[Stored data entries]
>>

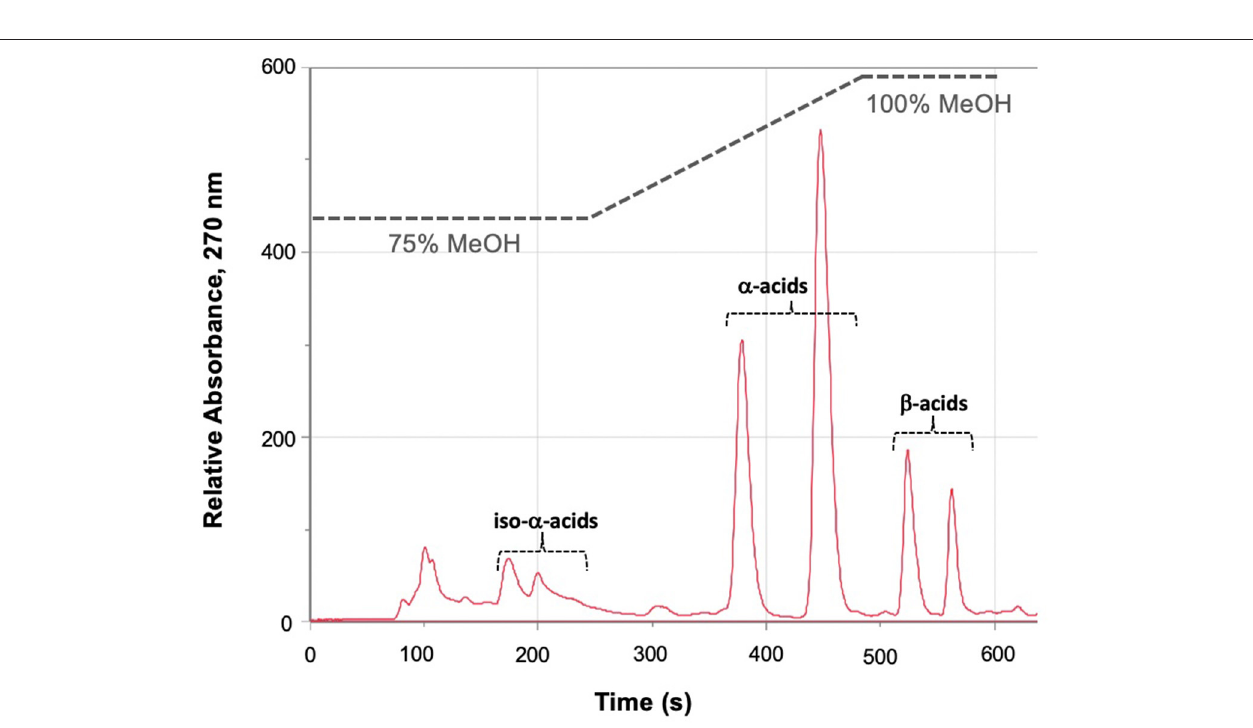
FIGURE 5 | Representative HPLC trace, A 270 , of the extract of spent yeast from a hoppy ale-style beer. Iso-alpha acids elute as a cluster between 180 and 210s; cohumulone elutes at ∼ 390s; humulone and adhumulone coelute at ∼ 450s; colupulone elutes at ∼ 520s; lupulone and adlupulone coelute at ∼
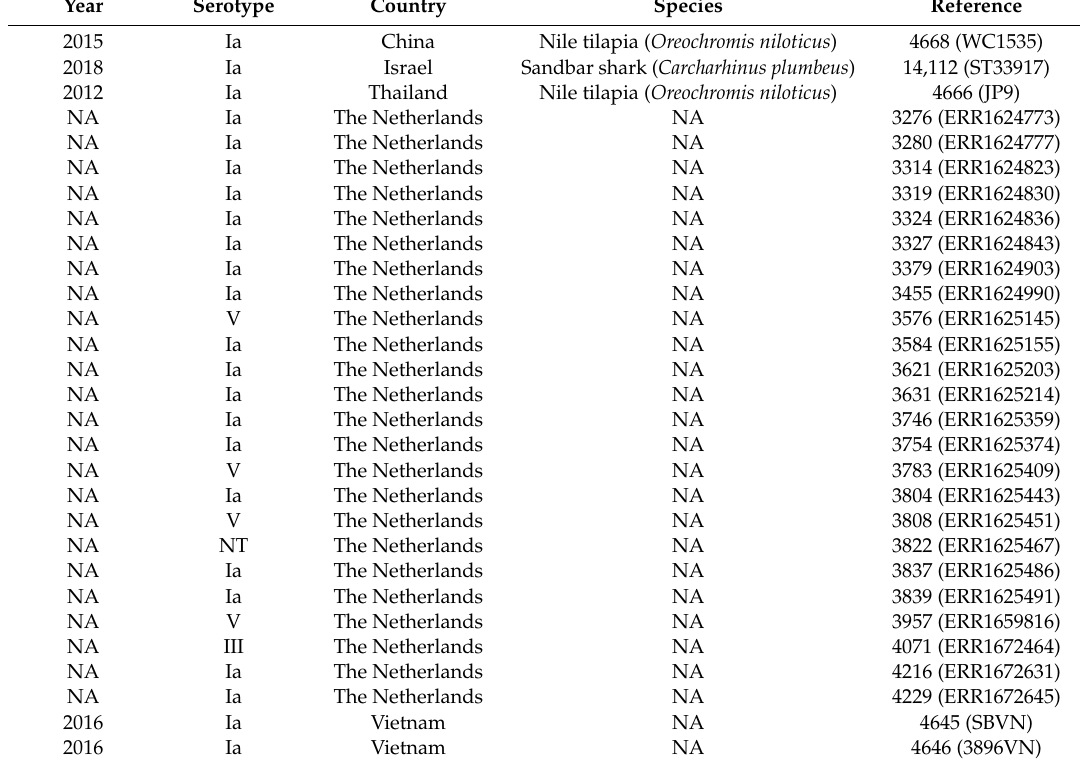
Table 1. Whole genome sequencing (WGS) of Streptococcus agalactiae available on pubMLST by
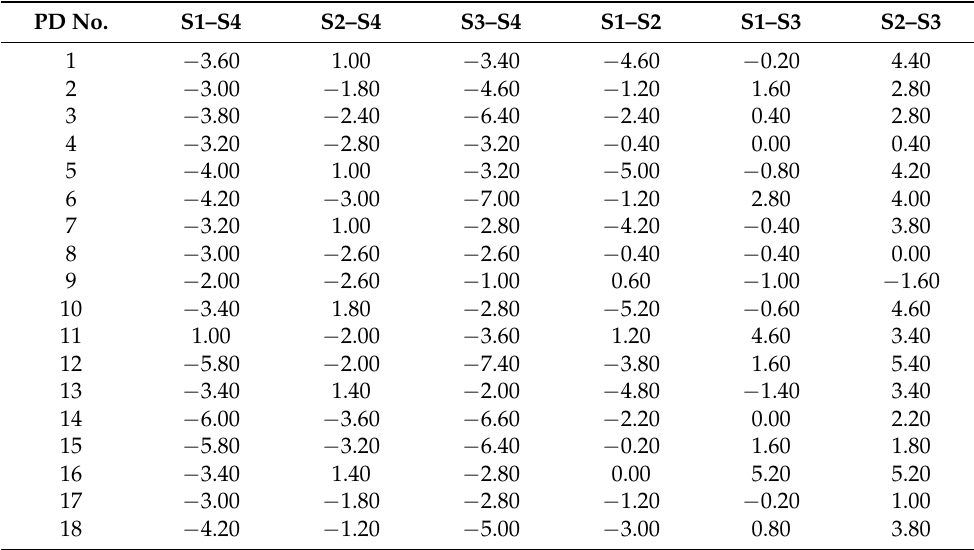
Table 4. Estimated TDOA (ns) by CEM. PD No.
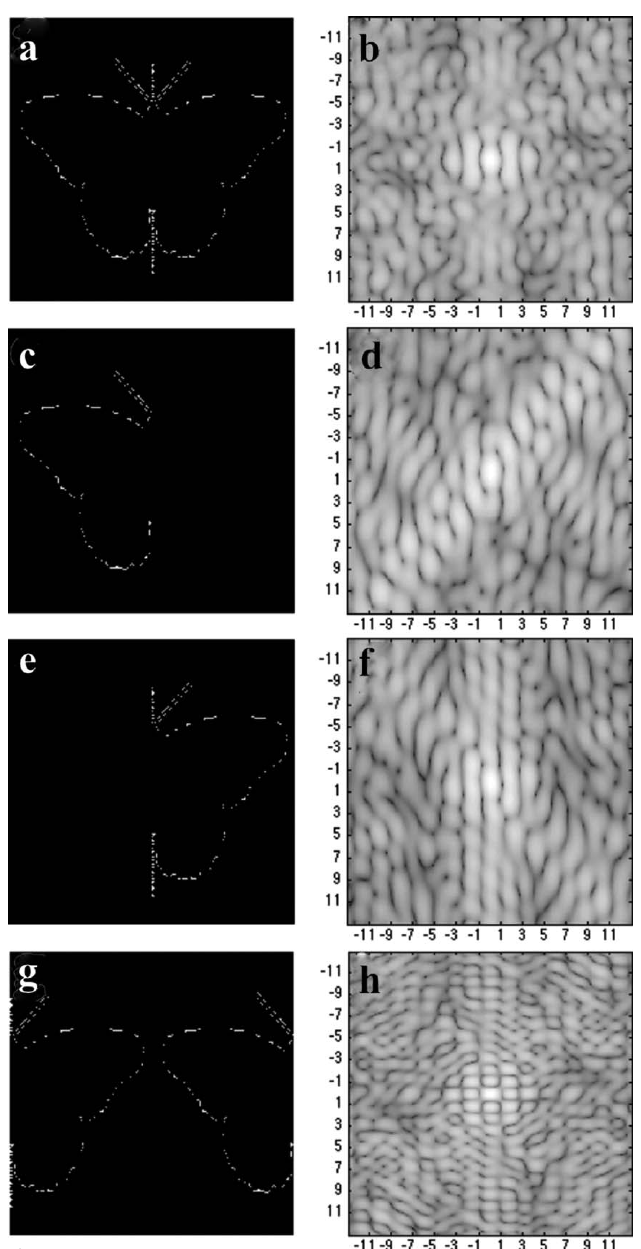
Figure 2 The images used in the simulations. The top row shows the default full unit cell and its scattering pattern. The two middle rows show the left and right half unit cells with their scattering patterns. The bottom row shows the swapped unit cell with its scattering pattern. For the images: the white pixels have density values of 1 and black are 0 (fully transmittive). The intensity is shown on a log-scale using a gray scale map. Axes are marked with the Miller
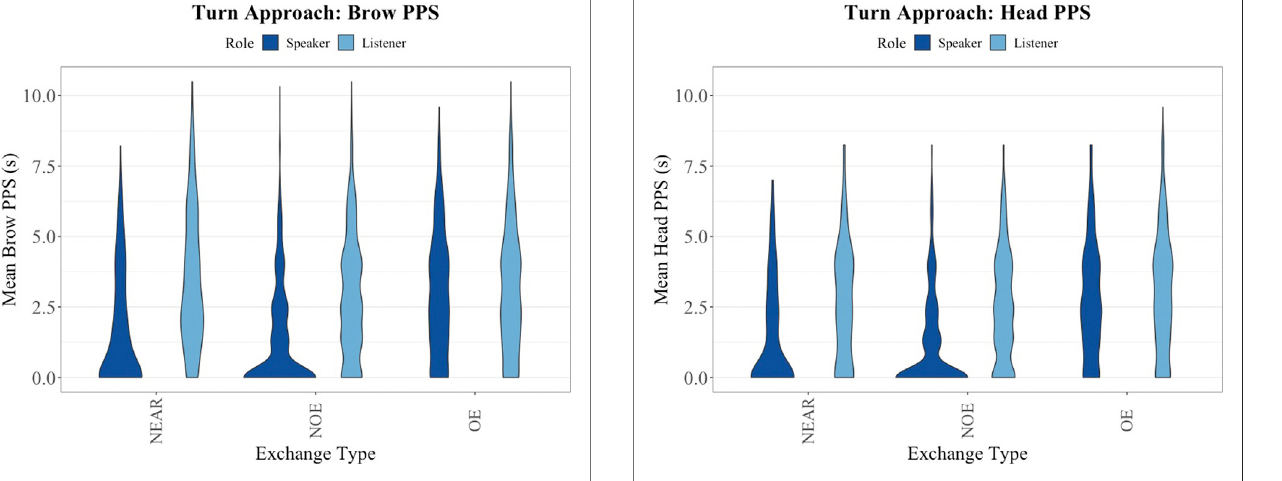
FIGURE 6 | Turn Approach brow PPS summary by exchange type and role.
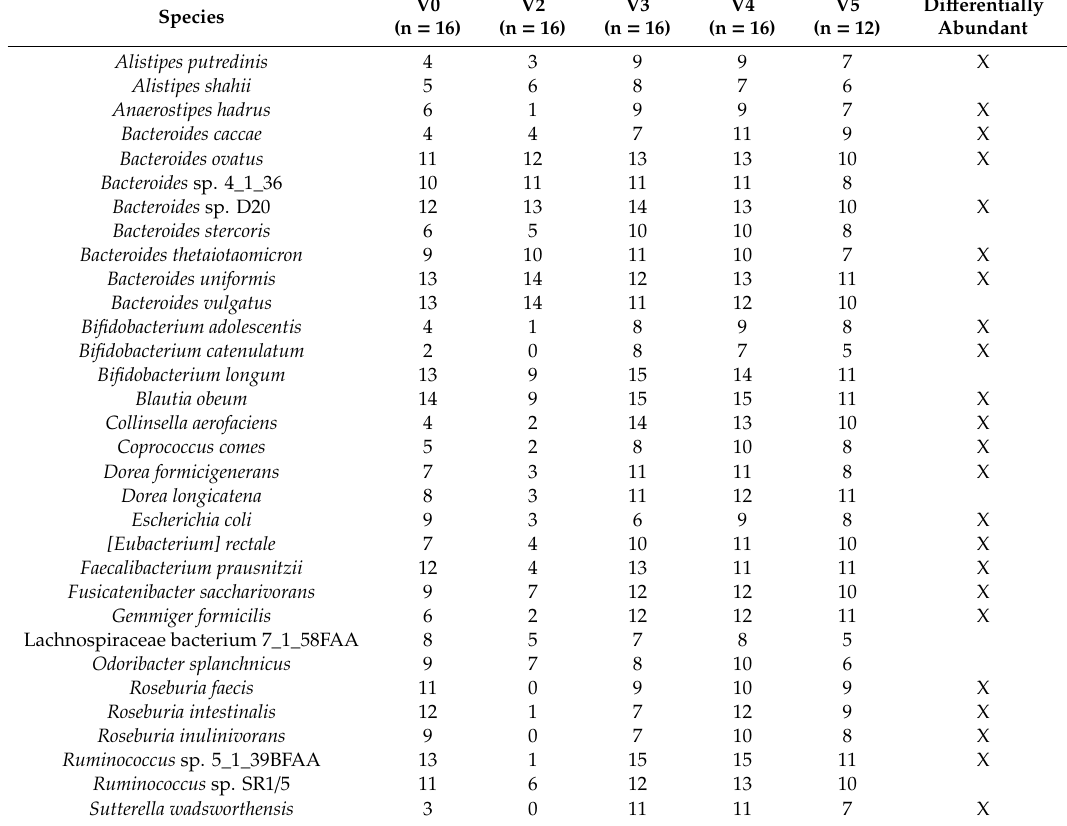
Table 1. Thirty-two species most frequently shared between the donors and the transplanted carriers. Species present in at least 8 FMT-treated carriers at V3 or at V4 are shown. For each species, numbers indicate in how many carriers they were present at a given visit. For each visit, we report the number of FMT-treated carriers analyzed (“n”). Species reported in Figure 4 are marked with an “X” in the column “Di ff erentially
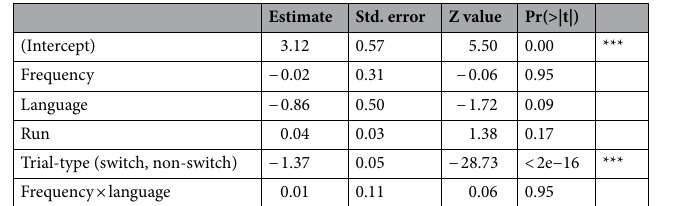
Frequency × Table 4. Results from generalized linear mixed effect models predicting accuracy for color data.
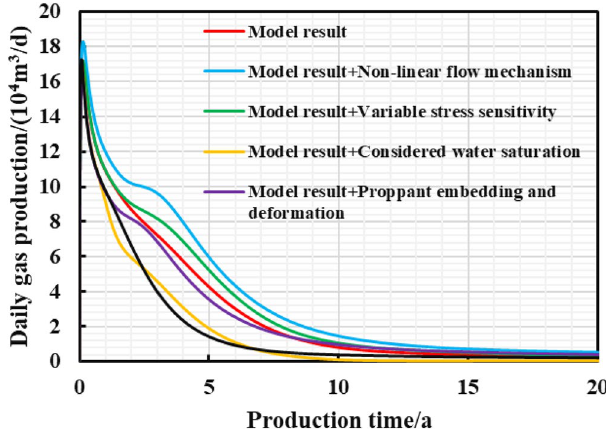
Figure 15. Diagram of the cumulative gas production and time for different models.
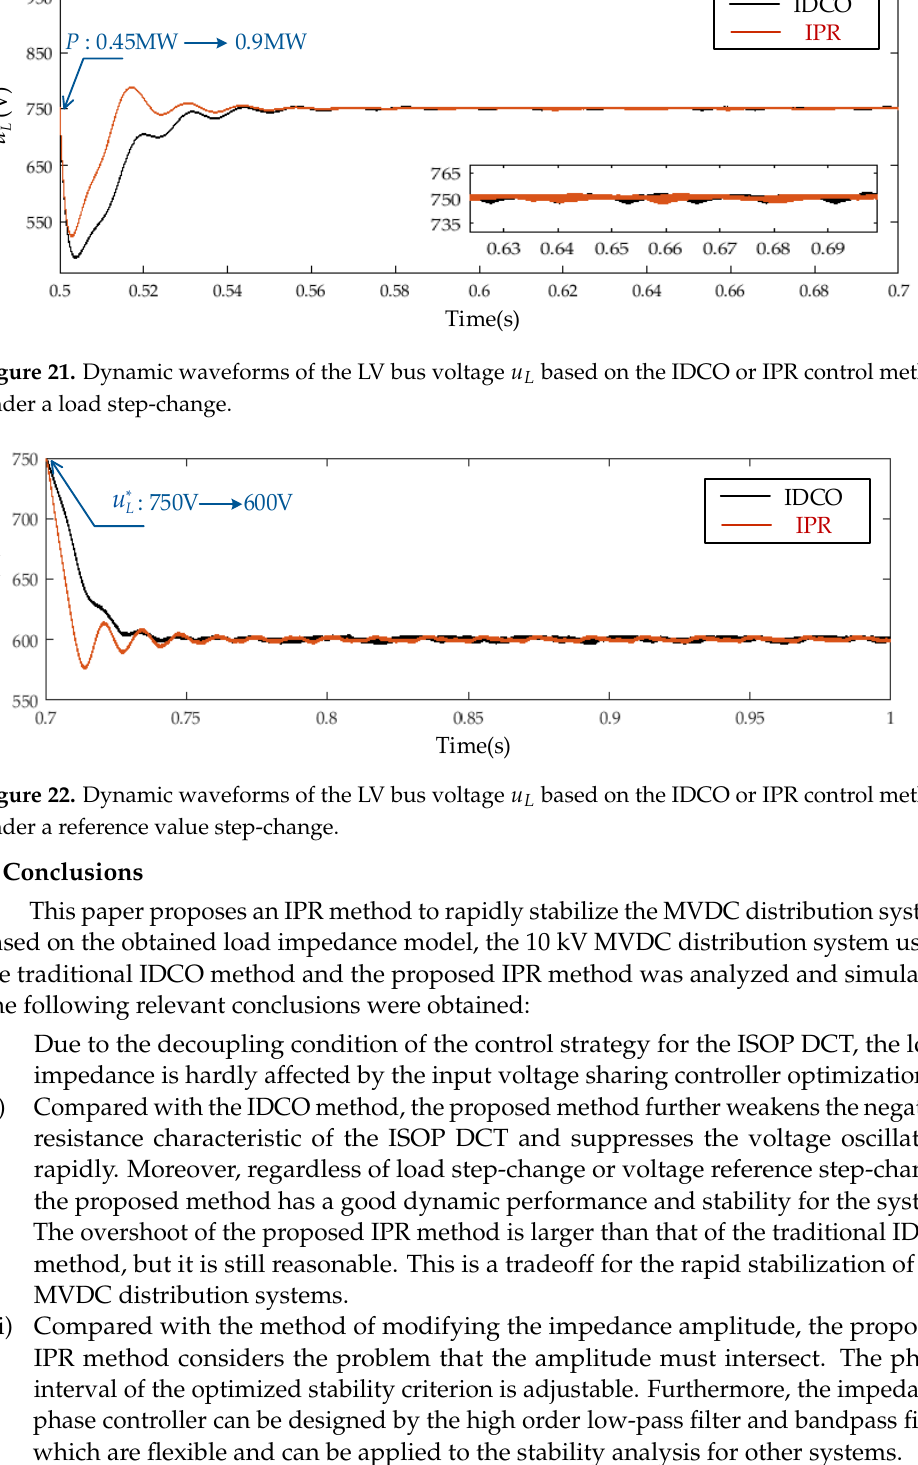
u based on the IDCO or IPR control L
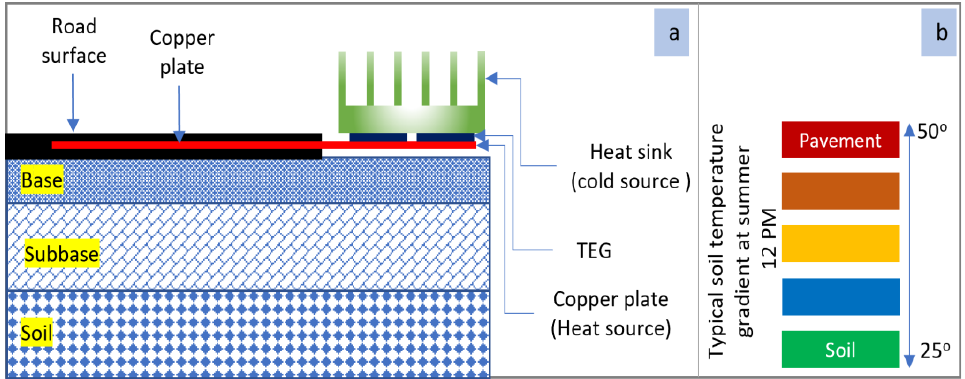
Figure 12. ( a ) Typical thermoelectric energy harvesting system in pavement [86,87] ( b ) temperature distribution in asphalt pavement [88,89]. (This drawing was created by the authors).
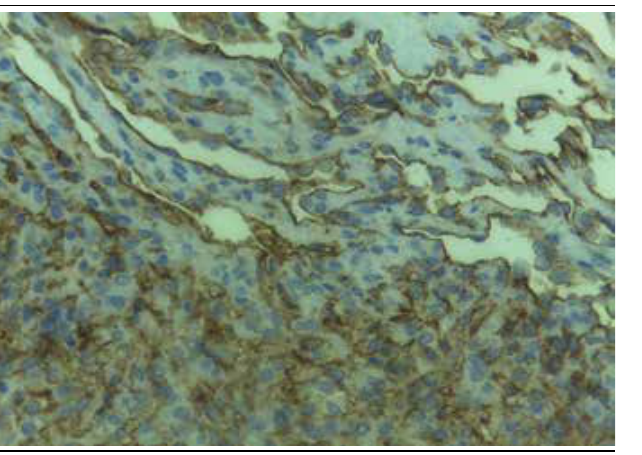
figuRE 6 − Immunohistochemistry showing lesion positive for CD31 (400×) CD31: cluster of differentiation 31.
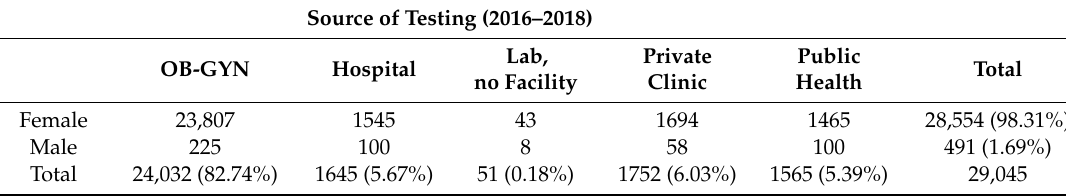
Table 2. Gender representation of Zika virus specimen testing by facility type from 2016 to 2018. Testing with OB-GYN clinics was identified as the most common facility type for testing both females and males. Males had the lowest testing count at private laboratories (without a facility) and private clinics. Males represented only 1.69% of the specimens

<<

§ Exercise prompt
Scan the entries for lines with the word "models". The number of such lines is the whole answer.

§ Expected output
2